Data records
--

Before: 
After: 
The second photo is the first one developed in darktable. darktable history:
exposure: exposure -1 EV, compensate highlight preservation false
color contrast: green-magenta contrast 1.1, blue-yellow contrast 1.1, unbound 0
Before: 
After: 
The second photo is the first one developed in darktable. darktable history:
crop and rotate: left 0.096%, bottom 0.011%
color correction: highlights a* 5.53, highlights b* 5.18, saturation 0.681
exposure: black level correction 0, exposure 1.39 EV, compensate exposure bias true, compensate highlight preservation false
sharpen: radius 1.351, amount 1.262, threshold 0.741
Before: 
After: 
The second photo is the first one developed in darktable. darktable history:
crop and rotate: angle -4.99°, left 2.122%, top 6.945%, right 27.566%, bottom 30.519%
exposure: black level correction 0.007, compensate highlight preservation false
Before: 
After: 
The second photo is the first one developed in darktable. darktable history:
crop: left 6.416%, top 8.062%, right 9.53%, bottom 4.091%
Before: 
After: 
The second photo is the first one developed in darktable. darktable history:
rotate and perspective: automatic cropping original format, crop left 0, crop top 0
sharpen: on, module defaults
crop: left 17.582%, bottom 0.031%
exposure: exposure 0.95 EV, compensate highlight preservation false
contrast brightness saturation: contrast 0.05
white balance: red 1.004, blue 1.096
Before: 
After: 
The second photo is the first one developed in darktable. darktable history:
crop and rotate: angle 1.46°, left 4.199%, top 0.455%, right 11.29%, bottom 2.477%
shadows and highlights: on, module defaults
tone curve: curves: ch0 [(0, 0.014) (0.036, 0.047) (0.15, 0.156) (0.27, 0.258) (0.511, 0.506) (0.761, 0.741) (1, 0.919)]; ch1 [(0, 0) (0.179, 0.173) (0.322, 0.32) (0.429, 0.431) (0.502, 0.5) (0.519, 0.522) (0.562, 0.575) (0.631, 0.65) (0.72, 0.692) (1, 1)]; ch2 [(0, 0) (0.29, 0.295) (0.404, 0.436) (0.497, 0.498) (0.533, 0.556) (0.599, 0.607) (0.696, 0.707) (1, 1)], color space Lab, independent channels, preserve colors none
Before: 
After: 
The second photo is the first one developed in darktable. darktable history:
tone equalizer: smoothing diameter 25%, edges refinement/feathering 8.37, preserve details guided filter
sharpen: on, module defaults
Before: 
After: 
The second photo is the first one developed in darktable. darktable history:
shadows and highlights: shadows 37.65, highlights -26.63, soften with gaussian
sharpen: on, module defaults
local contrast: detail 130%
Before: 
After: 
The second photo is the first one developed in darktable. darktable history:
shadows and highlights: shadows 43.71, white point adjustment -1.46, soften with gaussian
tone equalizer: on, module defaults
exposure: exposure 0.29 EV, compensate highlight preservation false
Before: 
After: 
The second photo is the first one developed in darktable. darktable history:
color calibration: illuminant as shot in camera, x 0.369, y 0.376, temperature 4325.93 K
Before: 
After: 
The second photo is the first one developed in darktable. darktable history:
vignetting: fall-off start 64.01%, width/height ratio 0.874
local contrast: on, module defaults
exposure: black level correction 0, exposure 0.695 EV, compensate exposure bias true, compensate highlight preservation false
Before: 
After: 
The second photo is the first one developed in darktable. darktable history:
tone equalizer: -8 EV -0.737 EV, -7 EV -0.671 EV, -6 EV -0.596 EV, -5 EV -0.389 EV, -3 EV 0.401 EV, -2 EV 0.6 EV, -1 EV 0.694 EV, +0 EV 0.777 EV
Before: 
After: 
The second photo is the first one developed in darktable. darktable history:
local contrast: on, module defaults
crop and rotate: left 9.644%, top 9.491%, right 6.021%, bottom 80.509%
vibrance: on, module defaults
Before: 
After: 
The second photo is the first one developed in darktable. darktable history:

--

▶ WHAT IS BEING ASKED
Render the material above as a JSON list of strings, with one string per line and blank lines omitted.

▶ CORRECT RESPONSE
[
  "Before: ",
  "After: ",
  "The second photo is the first one developed in darktable. darktable history:",
  "exposure: exposure -1 EV, compensate highlight preservation false",
  "color contrast: green-magenta contrast 1.1, blue-yellow contrast 1.1, unbound 0",
  "Before: ",
  "After: ",
  "The second photo is the first one developed in darktable. darktable history:",
  "crop and rotate: left 0.096%, bottom 0.011%",
  "color correction: highlights a* 5.53, highlights b* 5.18, saturation 0.681",
  "exposure: black level correction 0, exposure 1.39 EV, compensate exposure bias true, compensate highlight preservation false",
  "sharpen: radius 1.351, amount 1.262, threshold 0.741",
  "Before: ",
  "After: ",
  "The second photo is the first one developed in darktable. darktable history:",
  "crop and rotate: angle -4.99°, left 2.122%, top 6.945%, right 27.566%, bottom 30.519%",
  "exposure: black level correction 0.007, compensate highlight preservation false",
  "Before: ",
  "After: ",
  "The second photo is the first one developed in darktable. darktable history:",
  "crop: left 6.416%, top 8.062%, right 9.53%, bottom 4.091%",
  "Before: ",
  "After: ",
  "The second photo is the first one developed in darktable. darktable history:",
  "rotate and perspective: automatic cropping original format, crop left 0, crop top 0",
  "sharpen: on, module defaults",
  "crop: left 17.582%, bottom 0.031%",
  "exposure: exposure 0.95 EV, compensate highlight preservation false",
  "contrast brightness saturation: contrast 0.05",
  "white balance: red 1.004, blue 1.096",
  "Before: ",
  "After: ",
  "The second photo is the first one developed in darktable. darktable history:",
  "crop and rotate: angle 1.46°, left 4.199%, top 0.455%, right 11.29%, bottom 2.477%",
  "shadows and highlights: on, module defaults",
  "tone curve: curves: ch0 [(0, 0.014) (0.036, 0.047) (0.15, 0.156) (0.27, 0.258) (0.511, 0.506) (0.761, 0.741) (1, 0.919)]; ch1 [(0, 0) (0.179, 0.173) (0.322, 0.32) (0.429, 0.431) (0.502, 0.5) (0.519, 0.522) (0.562, 0.575) (0.631, 0.65) (0.72, 0.692) (1, 1)]; ch2 [(0, 0) (0.29, 0.295) (0.404, 0.436) (0.497, 0.498) (0.533, 0.556) (0.599, 0.607) (0.696, 0.707) (1, 1)], color space Lab, independent channels, preserve colors none",
  "Before: ",
  "After: ",
  "The second photo is the first one developed in darktable. darktable history:",
  "tone equalizer: smoothing diameter 25%, edges refinement/feathering 8.37, preserve details guided filter",
  "sharpen: on, module defaults",
  "Before: ",
  "After: ",
  "The second photo is the first one developed in darktable. darktable history:",
  "shadows and highlights: shadows 37.65, highlights -26.63, soften with gaussian",
  "sharpen: on, module defaults",
  "local contrast: detail 130%",
  "Before: ",
  "After: ",
  "The second photo is the first one developed in darktable. darktable history:",
  "shadows and highlights: shadows 43.71, white point adjustment -1.46, soften with gaussian",
  "tone equalizer: on, module defaults",
  "exposure: exposure 0.29 EV, compensate highlight preservation false",
  "Before: ",
  "After: ",
  "The second photo is the first one developed in darktable. darktable history:",
  "color calibration: illuminant as shot in camera, x 0.369, y 0.376, temperature 4325.93 K",
  "Before: ",
  "After: ",
  "The second photo is the first one developed in darktable. darktable history:",
  "vignetting: fall-off start 64.01%, width/height ratio 0.874",
  "local contrast: on, module defaults",
  "exposure: black level correction 0, exposure 0.695 EV, compensate exposure bias true, compensate highlight preservation false",
  "Before: ",
  "After: ",
  "The second photo is the first one developed in darktable. darktable history:",
  "tone equalizer: -8 EV -0.737 EV, -7 EV -0.671 EV, -6 EV -0.596 EV, -5 EV -0.389 EV, -3 EV 0.401 EV, -2 EV 0.6 EV, -1 EV 0.694 EV, +0 EV 0.777 EV",
  "Before: ",
  "After: ",
  "The second photo is the first one developed in darktable. darktable history:",
  "local contrast: on, module defaults",
  "crop and rotate: left 9.644%, top 9.491%, right 6.021%, bottom 80.509%",
  "vibrance: on, module defaults",
  "Before: ",
  "After: ",
  "The second photo is the first one developed in darktable. darktable history:"
]